■ PROBLEM DETAILS
Repeat the records exactly, with one exception: no images.

Transcribed page contents:
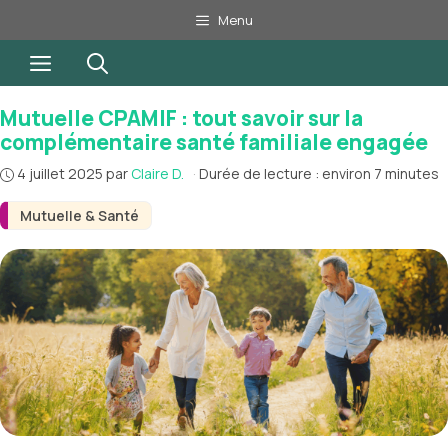
Aller
Menu
au
Menu
contenu
Mutuelle CPAMIF : tout savoir sur la
complémentaire santé familiale engagée
4 juillet 2025
par
Claire D.
·
Durée de lecture : environ 7 minutes
Mutuelle & Santé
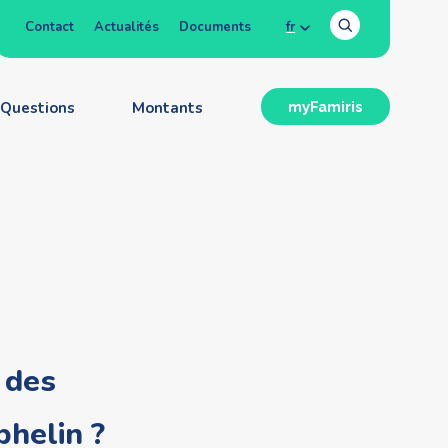
Contact
Actualités
Documents
fr
Questions
Montants
myFamiris
à des
phelin ?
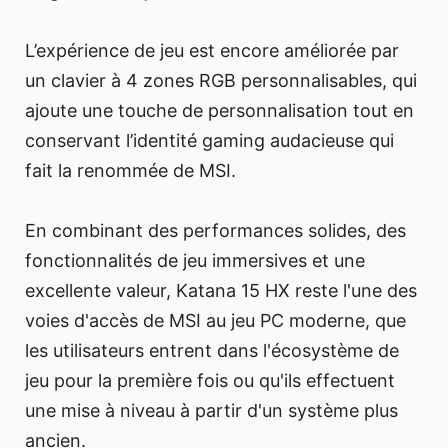
L’expérience de jeu est encore améliorée par
un clavier à 4 zones RGB personnalisables, qui
ajoute une touche de personnalisation tout en
conservant l’identité gaming audacieuse qui
fait la renommée de MSI.
En combinant des performances solides, des
fonctionnalités de jeu immersives et une
excellente valeur, Katana 15 HX reste l'une des
voies d'accès de MSI au jeu PC moderne, que
les utilisateurs entrent dans l'écosystème de
jeu pour la première fois ou qu'ils effectuent
une mise à niveau à partir d'un système plus
ancien.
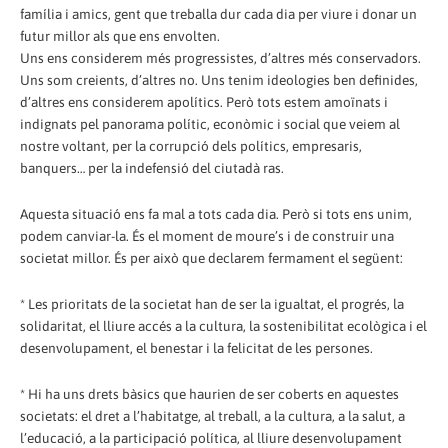
família i amics, gent que treballa dur cada dia per viure i donar un
futur millor als que ens envolten.
Uns ens considerem més progressistes, d’altres més conservadors.
Uns som creients, d’altres no. Uns tenim ideologies ben definides,
d’altres ens considerem apolítics. Però tots estem amoïnats i
indignats pel panorama polític, econòmic i social que veiem al
nostre voltant, per la corrupció dels polítics, empresaris,
banquers… per la indefensió del ciutadà ras.
Aquesta situació ens fa mal a tots cada dia. Però si tots ens unim,
podem canviar-la. És el moment de moure’s i de construir una
societat millor. És per això que declarem fermament el següent:
* Les prioritats de la societat han de ser la igualtat, el progrés, la
solidaritat, el lliure accés a la cultura, la sostenibilitat ecològica i el
desenvolupament, el benestar i la felicitat de les persones.
* Hi ha uns drets bàsics que haurien de ser coberts en aquestes
societats: el dret a l’habitatge, al treball, a la cultura, a la salut, a
l’educació, a la participació política, al lliure desenvolupament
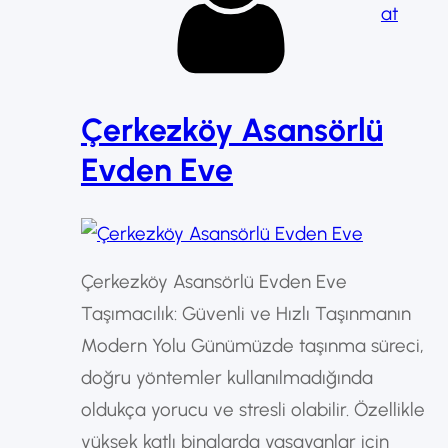
at
Çerkezköy Asansörlü
Evden Eve
Çerkezköy Asansörlü Evden Eve
Taşımacılık: Güvenli ve Hızlı Taşınmanın
Modern Yolu Günümüzde taşınma süreci,
doğru yöntemler kullanılmadığında
oldukça yorucu ve stresli olabilir. Özellikle
yüksek katlı binalarda yaşayanlar için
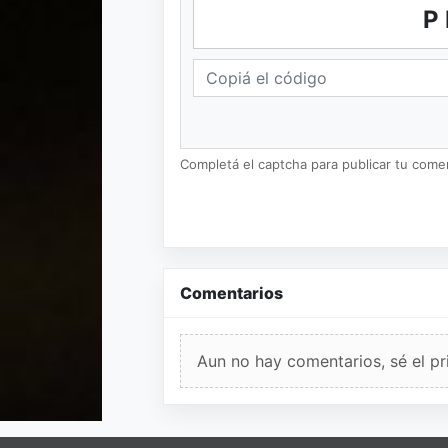
P
Completá el captcha para publicar tu coment
Comentarios
Aun no hay comentarios, sé el pr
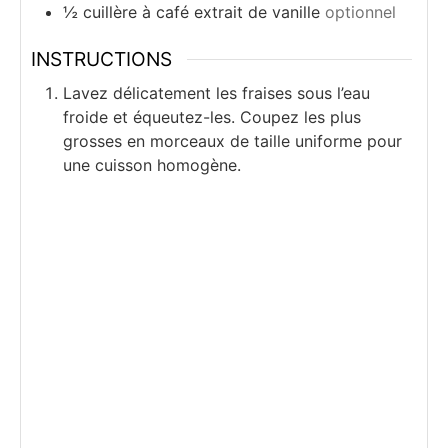
½
cuillère à café
extrait de vanille
optionnel
INSTRUCTIONS
Lavez délicatement les fraises sous l’eau
froide et équeutez-les. Coupez les plus
grosses en morceaux de taille uniforme pour
une cuisson homogène.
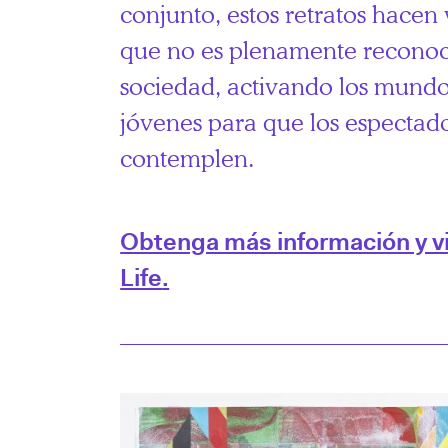
conjunto, estos retratos hacen 
que no es plenamente reconoc
sociedad, activando los mundos
jóvenes para que los espectado
contemplen.
Obtenga más información y vis
Life
.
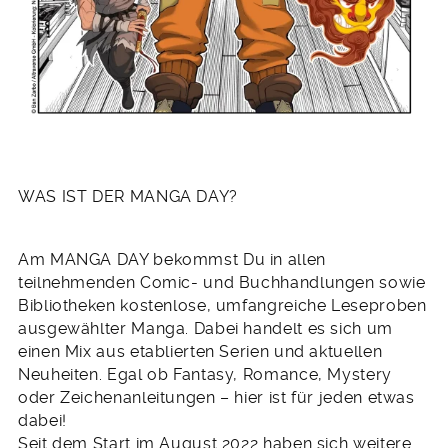
WAS IST DER MANGA DAY?
Am MANGA DAY bekommst Du in allen
teilnehmenden Comic- und Buchhandlungen sowie
Bibliotheken kostenlose, umfangreiche Leseproben
ausgewählter Manga. Dabei handelt es sich um
einen Mix aus etablierten Serien und aktuellen
Neuheiten. Egal ob Fantasy, Romance, Mystery
oder Zeichenanleitungen – hier ist für jeden etwas
dabei!
Seit dem Start im August 2022 haben sich weitere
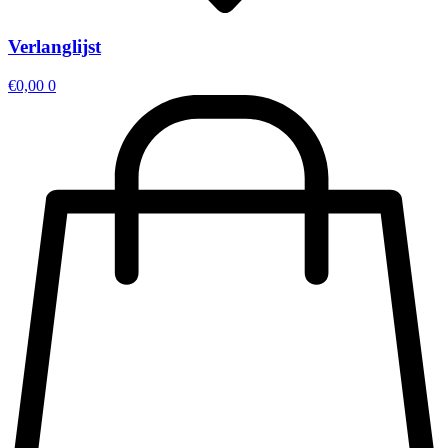
Verlanglijst
€
0,00
0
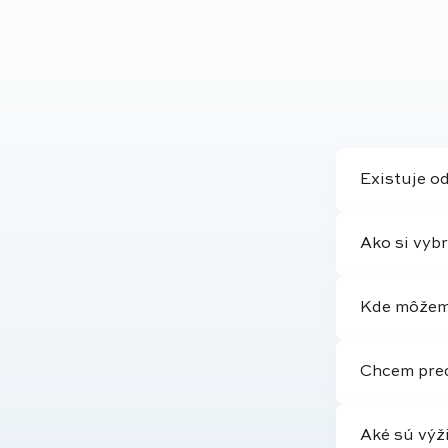
Existuje o
Ako si vybr
Kde môžem 
Chcem pred
Aké sú výž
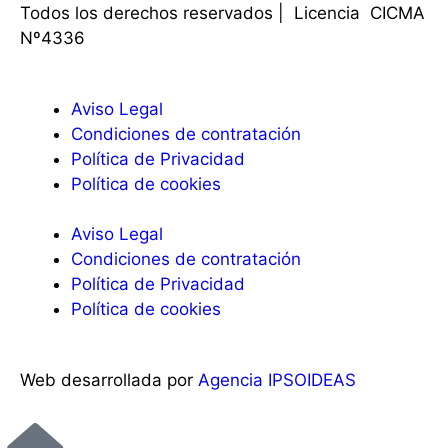
Todos los derechos reservados | Licencia CICMA
Nº4336
Aviso Legal
Condiciones de contratación
Política de Privacidad
Política de cookies
Aviso Legal
Condiciones de contratación
Política de Privacidad
Política de cookies
Web desarrollada por
Agencia IPSOIDEAS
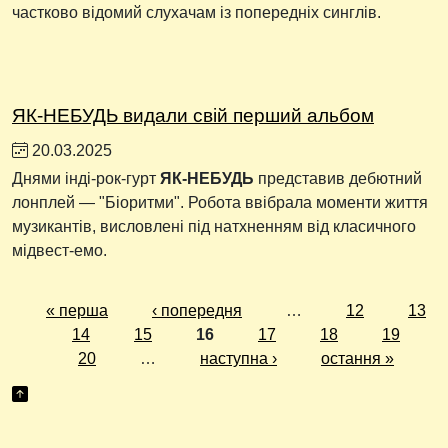
частково відомий слухачам із попередніх синглів.
ЯК-НЕБУДЬ видали свій перший альбом
20.03.2025
Днями інді-рок-гурт
ЯК-НЕБУДЬ
представив дебютний
лонплей — "Біоритми". Робота ввібрала моменти життя
музикантів, висловлені під натхненням від класичного
мідвест-емо.
« перша
‹ попередня
…
12
13
14
15
16
17
18
19
20
…
наступна ›
остання »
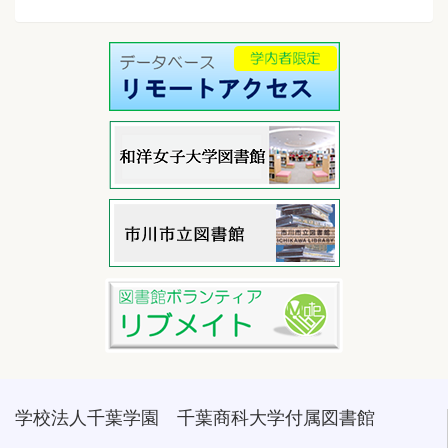
学校法人千葉学園 千葉商科大学付属図書館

■ OUTPUT BELOW
Aller
Menu
au
Menu
contenu
Mutuelle CPAMIF : tout savoir sur la
complémentaire santé familiale engagée
4 juillet 2025
par
Claire D.
·
Durée de lecture : environ 7 minutes
Mutuelle & Santé
Contact
Actualités
Documents
fr
Questions
Montants
myFamiris
à des
phelin ?
L’expérience de jeu est encore améliorée par
un clavier à 4 zones RGB personnalisables, qui
ajoute une touche de personnalisation tout en
conservant l’identité gaming audacieuse qui
fait la renommée de MSI.
En combinant des performances solides, des
fonctionnalités de jeu immersives et une
excellente valeur, Katana 15 HX reste l'une des
voies d'accès de MSI au jeu PC moderne, que
les utilisateurs entrent dans l'écosystème de
jeu pour la première fois ou qu'ils effectuent
une mise à niveau à partir d'un système plus
ancien.
família i amics, gent que treballa dur cada dia per viure i donar un
futur millor als que ens envolten.
Uns ens considerem més progressistes, d’altres més conservadors.
Uns som creients, d’altres no. Uns tenim ideologies ben definides,
d’altres ens considerem apolítics. Però tots estem amoïnats i
indignats pel panorama polític, econòmic i social que veiem al
nostre voltant, per la corrupció dels polítics, empresaris,
banquers… per la indefensió del ciutadà ras.
Aquesta situació ens fa mal a tots cada dia. Però si tots ens unim,
podem canviar-la. És el moment de moure’s i de construir una
societat millor. És per això que declarem fermament el següent:
* Les prioritats de la societat han de ser la igualtat, el progrés, la
solidaritat, el lliure accés a la cultura, la sostenibilitat ecològica i el
desenvolupament, el benestar i la felicitat de les persones.
* Hi ha uns drets bàsics que haurien de ser coberts en aquestes
societats: el dret a l’habitatge, al treball, a la cultura, a la salut, a
l’educació, a la participació política, al lliure desenvolupament
at
Çerkezköy Asansörlü
Evden Eve
Çerkezköy Asansörlü Evden Eve
Taşımacılık: Güvenli ve Hızlı Taşınmanın
Modern Yolu Günümüzde taşınma süreci,
doğru yöntemler kullanılmadığında
oldukça yorucu ve stresli olabilir. Özellikle
yüksek katlı binalarda yaşayanlar için
P
Completá el captcha para publicar tu coment
Comentarios
Aun no hay comentarios, sé el pr
½
cuillère à café
extrait de vanille
optionnel
INSTRUCTIONS
Lavez délicatement les fraises sous l’eau
froide et équeutez-les. Coupez les plus
grosses en morceaux de taille uniforme pour
une cuisson homogène.
conjunto, estos retratos hacen 
que no es plenamente reconoc
sociedad, activando los mundos
jóvenes para que los espectado
contemplen.
Obtenga más información y vis
Life
.
WAS IST DER MANGA DAY?
Am MANGA DAY bekommst Du in allen
teilnehmenden Comic- und Buchhandlungen sowie
Bibliotheken kostenlose, umfangreiche Leseproben
ausgewählter Manga. Dabei handelt es sich um
einen Mix aus etablierten Serien und aktuellen
Neuheiten. Egal ob Fantasy, Romance, Mystery
oder Zeichenanleitungen – hier ist für jeden etwas
dabei!
Seit dem Start im August 2022 haben sich weitere
Verlanglijst
€
0,00
0
Existuje o
Ako si vybr
Kde môžem 
Chcem pred
Aké sú výž
Todos los derechos reservados | Licencia CICMA
Nº4336
Aviso Legal
Condiciones de contratación
Política de Privacidad
Política de cookies
Aviso Legal
Condiciones de contratación
Política de Privacidad
Política de cookies
Web desarrollada por
Agencia IPSOIDEAS
частково відомий слухачам із попередніх синглів.
ЯК-НЕБУДЬ видали свій перший альбом
20.03.2025
Днями інді-рок-гурт
ЯК-НЕБУДЬ
представив дебютний
лонплей — "Біоритми". Робота ввібрала моменти життя
музикантів, висловлені під натхненням від класичного
мідвест-емо.
« перша
‹ попередня
…
12
13
14
15
16
17
18
19
20
…
наступна ›
остання »
学校法人千葉学園 千葉商科大学付属図書館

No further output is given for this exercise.